I read a very interesting article today by Mark Sisson, the author of the bestselling health book The Primal Blueprint, that further supports the argument that the human body, by design, craves and depends upon a diet consisting of healthy saturated fats, not sugar (glucose; high carb diets), in order to run at its most efficient level.
The article, What does it mean to be fat adaptive, points out the differences between those who are sugar burners (sugar adaptive) and those who are fat burners (fat adaptive).
Those who are more sugar adaptive, which is probably the majority of people living in today's industrialized overly processed food era, have their bodies trained to seek sugar (carbs) as the primary fuel source. This is unnatural in that sugar compared to fat is not stored within the body at the same levels, ~0.69% of body weight at any given time compared to ~12% of body weight respectively. Since sugar is burned relatively quickly with more or less no reserves, the body runs out of fuel quickly requiring another hit of sugar (carbs), and because the body is "sugar adaptive" it becomes very inefficient (nearly incapable) of utilizing fat reserves resulting in increased fat storage. That in combination with the consistent spikes in insulin levels caused by high carb diets, diseases such as diabetes and those related to obesity become inevitable.
In contrast, those who are fat adaptive have bodies that utilize the body's natural fuel source (fat reserves) in an efficient and effective manner. This is a result of a diet that is higher in animal protein and saturated fat (animal fat, coconut, etc.) and low in glucose (carbs- especially grains, processed and refined sugars, processed foods).

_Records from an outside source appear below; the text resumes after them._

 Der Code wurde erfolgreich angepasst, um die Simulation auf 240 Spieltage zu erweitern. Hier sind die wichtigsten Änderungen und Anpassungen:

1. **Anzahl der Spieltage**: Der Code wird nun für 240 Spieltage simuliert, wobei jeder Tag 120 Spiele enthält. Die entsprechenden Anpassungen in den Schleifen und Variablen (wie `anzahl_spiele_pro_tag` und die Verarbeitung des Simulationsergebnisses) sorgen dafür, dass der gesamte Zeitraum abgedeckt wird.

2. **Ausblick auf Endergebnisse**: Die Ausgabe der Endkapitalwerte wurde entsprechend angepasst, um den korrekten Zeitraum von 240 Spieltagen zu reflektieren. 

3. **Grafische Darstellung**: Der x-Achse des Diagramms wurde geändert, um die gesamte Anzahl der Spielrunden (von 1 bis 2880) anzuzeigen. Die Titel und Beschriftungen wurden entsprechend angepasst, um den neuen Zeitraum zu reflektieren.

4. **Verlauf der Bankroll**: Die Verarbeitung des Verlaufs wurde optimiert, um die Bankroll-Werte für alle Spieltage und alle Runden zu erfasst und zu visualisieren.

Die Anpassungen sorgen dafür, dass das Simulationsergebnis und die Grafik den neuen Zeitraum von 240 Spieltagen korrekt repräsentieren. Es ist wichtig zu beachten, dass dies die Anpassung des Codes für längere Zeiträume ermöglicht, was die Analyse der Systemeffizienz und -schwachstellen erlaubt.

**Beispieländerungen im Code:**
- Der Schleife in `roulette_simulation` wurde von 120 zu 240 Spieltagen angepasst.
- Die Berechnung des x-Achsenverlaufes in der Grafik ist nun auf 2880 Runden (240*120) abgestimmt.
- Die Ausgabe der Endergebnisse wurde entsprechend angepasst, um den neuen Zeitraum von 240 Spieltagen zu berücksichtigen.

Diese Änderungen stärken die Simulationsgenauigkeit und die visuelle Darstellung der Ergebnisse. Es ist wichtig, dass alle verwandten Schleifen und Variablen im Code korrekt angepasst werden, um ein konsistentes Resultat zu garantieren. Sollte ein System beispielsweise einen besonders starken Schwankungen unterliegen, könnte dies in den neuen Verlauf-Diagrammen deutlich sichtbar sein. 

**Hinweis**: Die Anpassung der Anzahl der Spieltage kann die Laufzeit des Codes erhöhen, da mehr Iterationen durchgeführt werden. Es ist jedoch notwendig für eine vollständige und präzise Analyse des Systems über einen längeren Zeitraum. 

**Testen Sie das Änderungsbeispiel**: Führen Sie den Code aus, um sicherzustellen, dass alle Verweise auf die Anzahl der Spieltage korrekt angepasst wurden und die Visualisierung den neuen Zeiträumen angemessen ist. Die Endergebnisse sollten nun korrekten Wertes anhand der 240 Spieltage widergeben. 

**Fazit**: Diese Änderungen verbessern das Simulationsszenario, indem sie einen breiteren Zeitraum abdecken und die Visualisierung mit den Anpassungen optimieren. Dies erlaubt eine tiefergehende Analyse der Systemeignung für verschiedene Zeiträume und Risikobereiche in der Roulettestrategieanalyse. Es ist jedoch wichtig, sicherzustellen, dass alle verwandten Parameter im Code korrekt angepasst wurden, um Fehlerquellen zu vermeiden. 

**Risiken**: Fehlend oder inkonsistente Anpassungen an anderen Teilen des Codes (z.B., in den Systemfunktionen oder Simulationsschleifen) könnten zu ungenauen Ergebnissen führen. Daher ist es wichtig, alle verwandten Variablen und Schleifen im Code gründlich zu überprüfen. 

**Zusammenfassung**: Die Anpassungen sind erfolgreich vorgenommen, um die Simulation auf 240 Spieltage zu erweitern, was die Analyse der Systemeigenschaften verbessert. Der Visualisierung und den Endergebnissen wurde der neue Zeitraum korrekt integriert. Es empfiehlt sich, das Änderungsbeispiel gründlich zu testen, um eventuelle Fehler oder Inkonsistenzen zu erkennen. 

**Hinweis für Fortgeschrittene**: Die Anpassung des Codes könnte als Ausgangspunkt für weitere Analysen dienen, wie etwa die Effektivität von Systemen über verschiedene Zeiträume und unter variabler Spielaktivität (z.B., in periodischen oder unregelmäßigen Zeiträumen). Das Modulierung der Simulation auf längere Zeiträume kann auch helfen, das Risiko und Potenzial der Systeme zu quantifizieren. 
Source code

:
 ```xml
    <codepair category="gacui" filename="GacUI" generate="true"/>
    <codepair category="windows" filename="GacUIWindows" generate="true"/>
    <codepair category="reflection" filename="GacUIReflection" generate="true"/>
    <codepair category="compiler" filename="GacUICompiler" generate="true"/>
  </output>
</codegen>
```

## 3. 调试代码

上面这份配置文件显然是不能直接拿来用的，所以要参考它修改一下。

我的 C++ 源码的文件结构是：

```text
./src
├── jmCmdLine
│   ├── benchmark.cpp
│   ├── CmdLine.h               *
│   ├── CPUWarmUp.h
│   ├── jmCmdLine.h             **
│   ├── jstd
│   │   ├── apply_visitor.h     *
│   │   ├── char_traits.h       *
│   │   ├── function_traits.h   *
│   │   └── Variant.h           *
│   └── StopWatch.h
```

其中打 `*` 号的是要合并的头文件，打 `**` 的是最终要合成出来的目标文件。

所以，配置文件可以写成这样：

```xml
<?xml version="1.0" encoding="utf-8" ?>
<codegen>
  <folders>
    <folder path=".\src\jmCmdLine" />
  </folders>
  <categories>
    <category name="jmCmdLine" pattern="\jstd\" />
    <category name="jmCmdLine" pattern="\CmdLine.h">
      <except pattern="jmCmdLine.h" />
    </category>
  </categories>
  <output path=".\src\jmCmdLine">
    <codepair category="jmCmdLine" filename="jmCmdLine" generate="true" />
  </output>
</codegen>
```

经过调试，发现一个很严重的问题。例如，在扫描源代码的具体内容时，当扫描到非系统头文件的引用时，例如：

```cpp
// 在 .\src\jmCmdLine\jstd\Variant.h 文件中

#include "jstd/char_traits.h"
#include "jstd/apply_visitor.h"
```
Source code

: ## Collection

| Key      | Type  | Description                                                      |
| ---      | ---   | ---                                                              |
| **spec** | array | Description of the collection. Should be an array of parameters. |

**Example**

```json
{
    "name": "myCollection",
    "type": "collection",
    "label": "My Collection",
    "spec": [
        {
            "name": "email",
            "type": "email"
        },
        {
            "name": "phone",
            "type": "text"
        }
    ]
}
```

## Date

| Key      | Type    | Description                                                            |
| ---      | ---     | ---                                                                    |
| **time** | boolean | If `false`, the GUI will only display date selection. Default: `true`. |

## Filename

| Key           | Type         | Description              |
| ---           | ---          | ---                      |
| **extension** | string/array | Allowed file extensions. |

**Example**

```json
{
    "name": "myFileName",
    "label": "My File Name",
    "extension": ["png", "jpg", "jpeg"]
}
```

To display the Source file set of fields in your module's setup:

I can honestly say from my own experience, I have seen and felt the transition in my body from "sugar burner" to "fat adaptive". Not so long ago when my diet consisted of high amounts of whole grains as a substantial fuel source (grains for breakfast, grains with lunch and dinner) I was hungry more often with irritability on an empty stomach, while experiencing almost diabetic symptoms (lightheadedness) from the obvious insulin spikes and glucose highs and lows. In contrast my current diet, high in protein and saturated fat (animal fat, egg yolks, coconut) with minimal grain intake, I have noticed more energy, an ability to go longer between meals without empty stomach irritability (within reason), and no more lightheadedness from insulin spiking.